C’est que soudain, il n’y a plus d’écran. C’est que le deuil israélien n’est pas une information. Effraction majeure, violente, il entre avec fracas. Il s’installe. Il ne repart pas. Jamais. Jamais il n’a été étranger. Le deuil juif, le deuil israélien, commence ici : dans cette reconnaissance brutale.
Pas « eux ». « Nous ». Pas une histoire. Une correspondance. On ne regarde pas cette image: on la reconnaît. Et dès qu’on la reconnaît, il est trop tard.
Non ce n’est pas la tragédie qui ici bouleverse. C’est son pendant : cette odieuse, cette terrifiante banalité.
Si seulement ils étaient, ces visages, « extraordinaires », et que nous avions pu les tenir à distance. Les classer. Les commenter. Les regarder comme on regarderait une tragédie qui ne nous appartiendrait pas.
Mais ils sont interchangeables. Reproductibles. Ils sont « nous ». Et sans doute est-ce la raison de cette douleur indicible. Qui ne s’explique pas. Qui se propage. Silencieusement. Implacablement. Reconnaissance douloureuse. Comme si, à travers eux, une ligne invisible venait d’être touchée en nous. Comme si cette image ne venait pas de l’extérieur, mais remontait de notre propre mémoire.

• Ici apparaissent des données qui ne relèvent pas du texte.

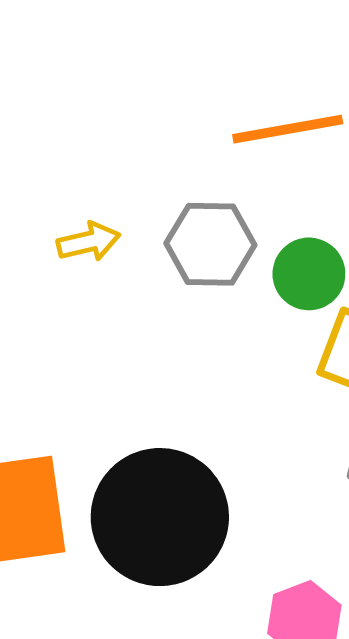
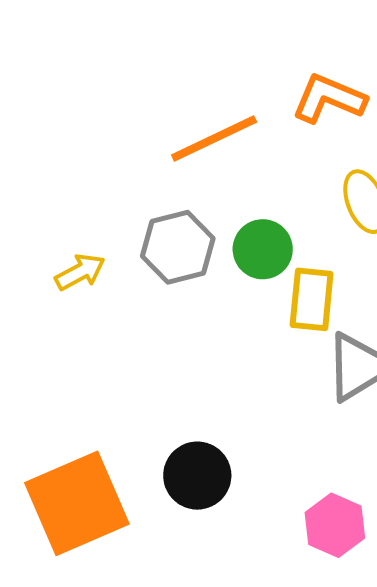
black circle: (160, 517) -> (197, 476), size x0.6

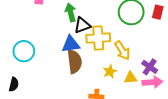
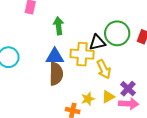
black triangle: (82, 25) -> (97, 42), moved
yellow star: (110, 71) -> (88, 99), moved
yellow triangle: (131, 78) -> (108, 97), turned -32

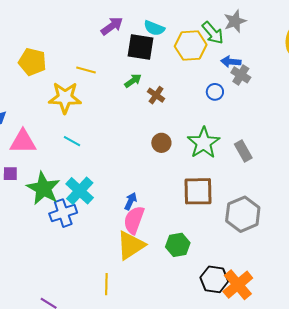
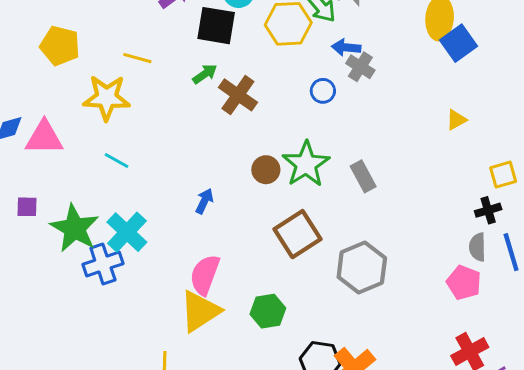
brown cross: (156, 95) -> (238, 95), size x1.5
pink triangle: (23, 142) -> (44, 138), moved
brown circle: (161, 143) -> (266, 170), moved
brown square: (198, 191) -> (297, 234), turned -32
blue arrow: (131, 201) -> (204, 201), moved

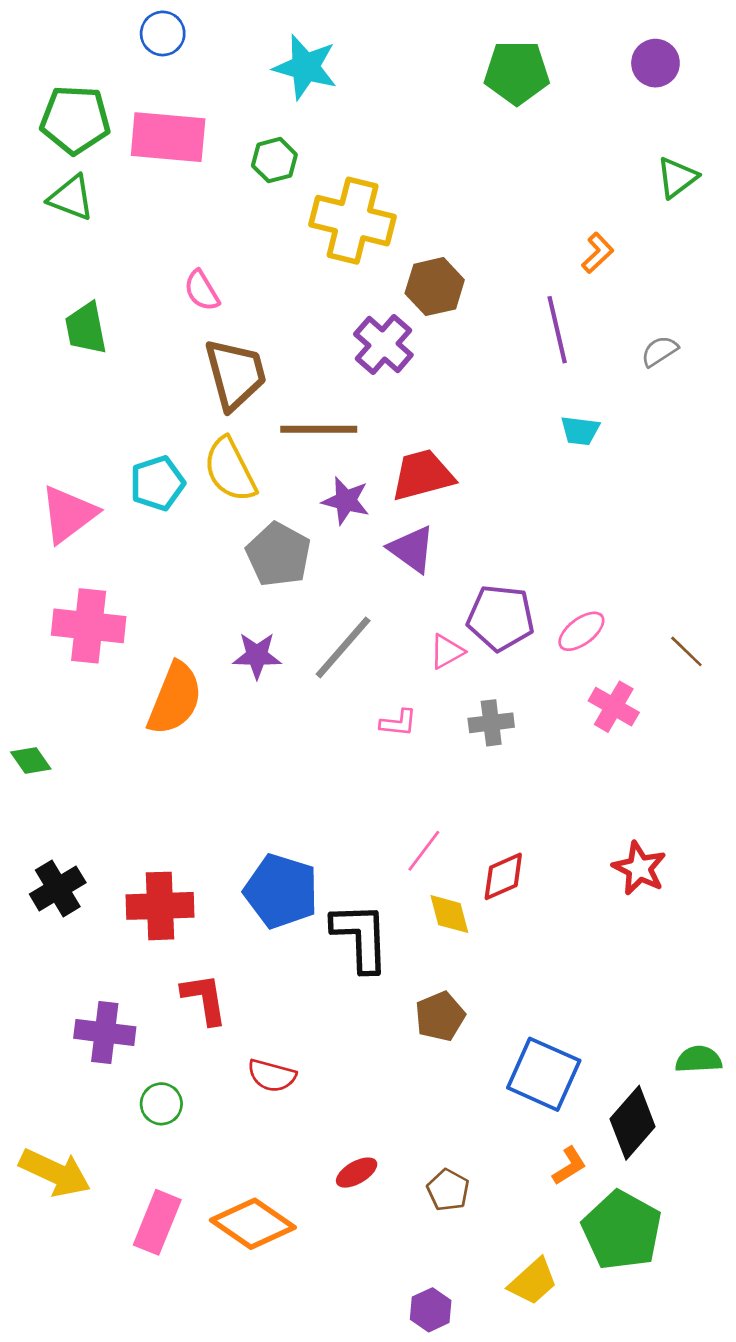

Cette mort, je la sais : elle ne passera pas. Elle s’ajoutera. Elle s’accumulera. Et c’est ainsi que se formera ce deuil particulier : ce deuil où personne n’est jamais vraiment « à côté ». On ne se dit pas : « Ils ». On murmure, en larmes : « Nous ». « Vous » ne pouvez pas comprendre.
Regardez-les encore. Ils sont paisibles. Presque lumineux. Exactement là où toute vie devrait rester. Et c’est pour cela qu’ils sont insoutenables. Parce qu’ils ne sont pas une exception. Ils sont une preuve. La preuve fragile de ce que nous sommes : un peuple où chaque visage ressemble à un autre.
Ce ne sont jamais des visages étrangers. C’est toujours une partie de nous qui disparaît. Parce que ce pays n’est pas seulement un territoire: c’est un espace de correspondances humaines où chaque perte résonne dans une infinité de vies.